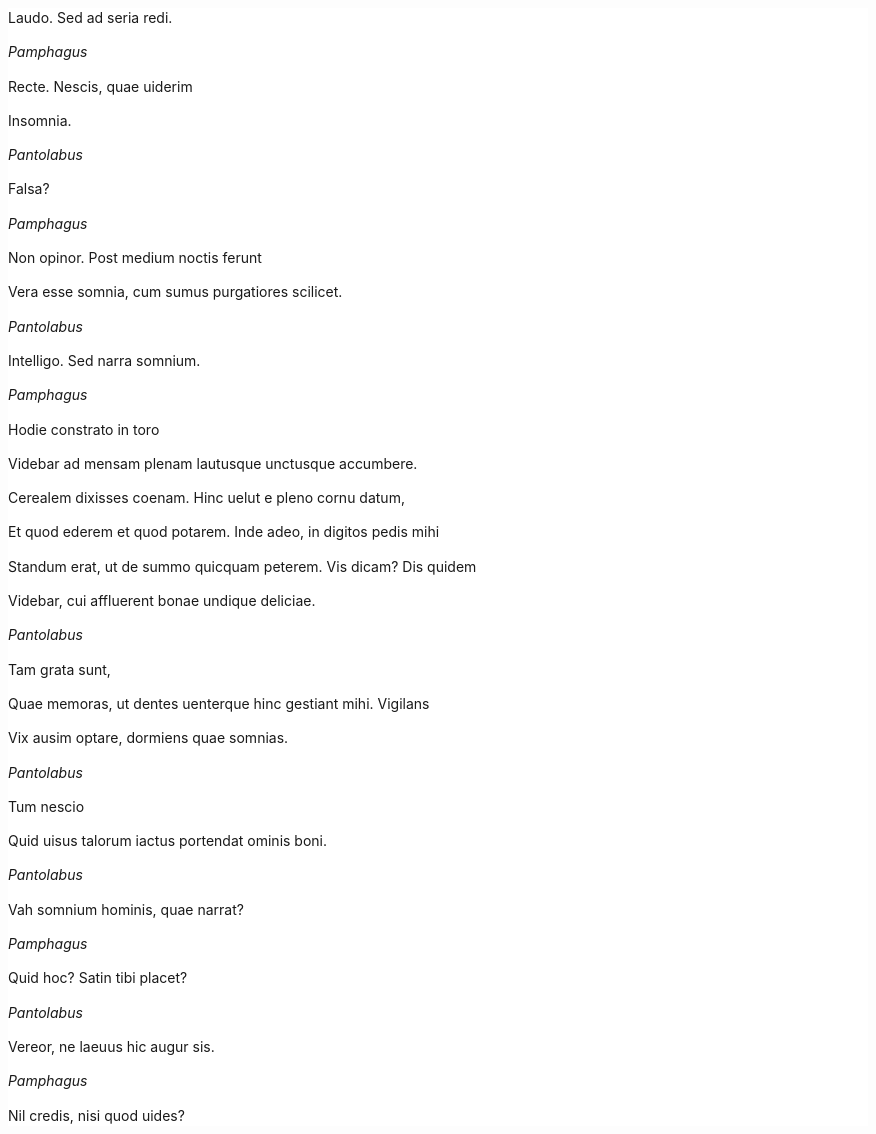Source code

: Laudo. Sed ad seria redi.

*Pamphagus*

Recte. Nescis, quae uiderim

Insomnia.

*Pantolabus*

Falsa?

*Pamphagus*

Non opinor. Post medium noctis ferunt

Vera esse somnia, cum sumus purgatiores scilicet.

*Pantolabus*

Intelligo. Sed narra somnium.

*Pamphagus*

Hodie constrato in toro

Videbar ad mensam plenam lautusque unctusque accumbere.

Cerealem dixisses coenam. Hinc uelut e pleno cornu datum,

Et quod ederem et quod potarem. Inde adeo, in digitos pedis mihi

Standum erat, ut de summo quicquam peterem. Vis dicam? Dis quidem

Videbar, cui affluerent bonae undique deliciae.

*Pantolabus*

Tam grata sunt,

Quae memoras, ut dentes uenterque hinc gestiant mihi. Vigilans

Vix ausim optare, dormiens quae somnias.

*Pantolabus*

Tum nescio

Quid uisus talorum iactus portendat ominis boni.

*Pantolabus*

Vah somnium hominis, quae narrat?

*Pamphagus*

Quid hoc? Satin tibi placet?

*Pantolabus*

Vereor, ne laeuus hic augur sis.

*Pamphagus*

Nil credis, nisi quod uides?

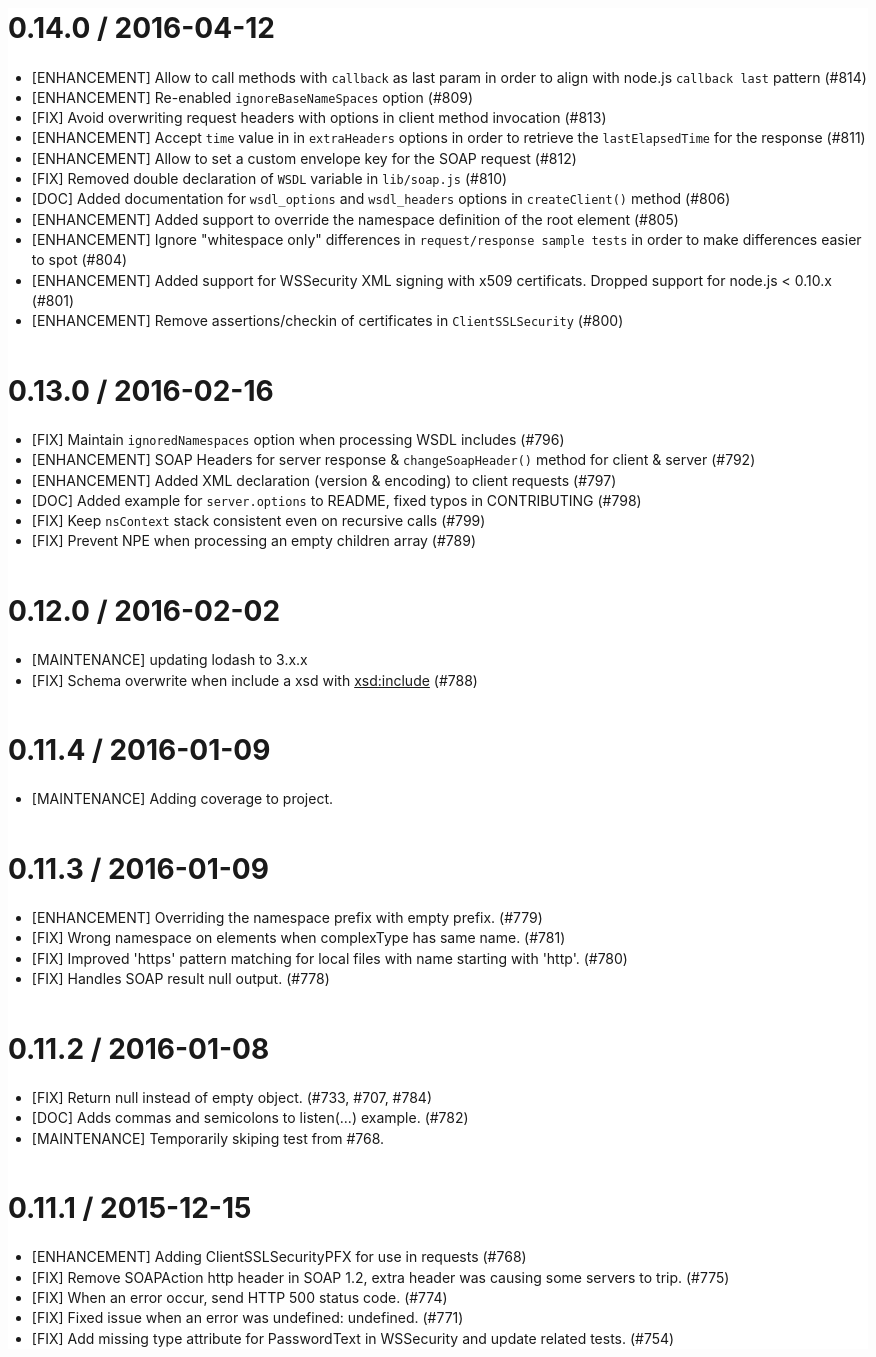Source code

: 0.14.0 / 2016-04-12
=================
* [ENHANCEMENT] Allow to call methods with `callback` as last param in order to align with node.js `callback last` pattern (#814)
* [ENHANCEMENT] Re-enabled `ignoreBaseNameSpaces` option (#809)
* [FIX] Avoid overwriting request headers with options in client method invocation (#813)
* [ENHANCEMENT] Accept `time` value in in `extraHeaders` options in order to retrieve the `lastElapsedTime` for the response (#811)
* [ENHANCEMENT] Allow to set a custom envelope key for the SOAP request (#812)
* [FIX] Removed double declaration of `WSDL` variable in `lib/soap.js` (#810)
* [DOC] Added documentation for `wsdl_options` and `wsdl_headers` options in `createClient()` method (#806)
* [ENHANCEMENT] Added support to override the namespace definition of the root element (#805)
* [ENHANCEMENT] Ignore "whitespace only" differences in `request/response sample tests` in order to make differences easier to spot (#804)
* [ENHANCEMENT] Added support for WSSecurity XML signing with x509 certificats. Dropped support for node.js < 0.10.x (#801)
* [ENHANCEMENT] Remove assertions/checkin of certificates in `ClientSSLSecurity` (#800)

0.13.0 / 2016-02-16
=================
* [FIX] Maintain `ignoredNamespaces` option when processing WSDL includes (#796)
* [ENHANCEMENT] SOAP Headers for server response & `changeSoapHeader()` method for client & server (#792)
* [ENHANCEMENT] Added XML declaration (version & encoding) to client requests (#797)
* [DOC] Added example for `server.options` to README, fixed typos in CONTRIBUTING (#798)
* [FIX] Keep `nsContext` stack consistent even on recursive calls (#799)
* [FIX] Prevent NPE when processing an empty children array (#789)

0.12.0 / 2016-02-02
=================
* [MAINTENANCE] updating lodash to 3.x.x
* [FIX] Schema overwrite when include a xsd with <xsd:include> (#788)

0.11.4 / 2016-01-09
=================
* [MAINTENANCE] Adding coverage to project.

0.11.3 / 2016-01-09
=================
* [ENHANCEMENT] Overriding the namespace prefix with empty prefix. (#779)
* [FIX] Wrong namespace on elements when complexType has same name. (#781)
* [FIX] Improved 'https' pattern matching for local files with name starting with 'http'. (#780)
* [FIX] Handles SOAP result null output. (#778)

0.11.2 / 2016-01-08
=================
* [FIX] Return null instead of empty object. (#733, #707, #784)
* [DOC] Adds commas and semicolons to listen(...) example. (#782)
* [MAINTENANCE] Temporarily skiping test from #768.

0.11.1 / 2015-12-15
=================
* [ENHANCEMENT] Adding ClientSSLSecurityPFX for use in requests (#768)
* [FIX] Remove SOAPAction http header in SOAP 1.2, extra header was causing some servers to trip. (#775)
* [FIX] When an error occur, send HTTP 500 status code. (#774)
* [FIX] Fixed issue when an error was undefined: undefined. (#771)
* [FIX] Add missing type attribute for PasswordText in WSSecurity and update related tests. (#754)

*Your assignment*:
Please go over the data above and tally every line holding "requests"; reply only with the count.

*Solution*:
2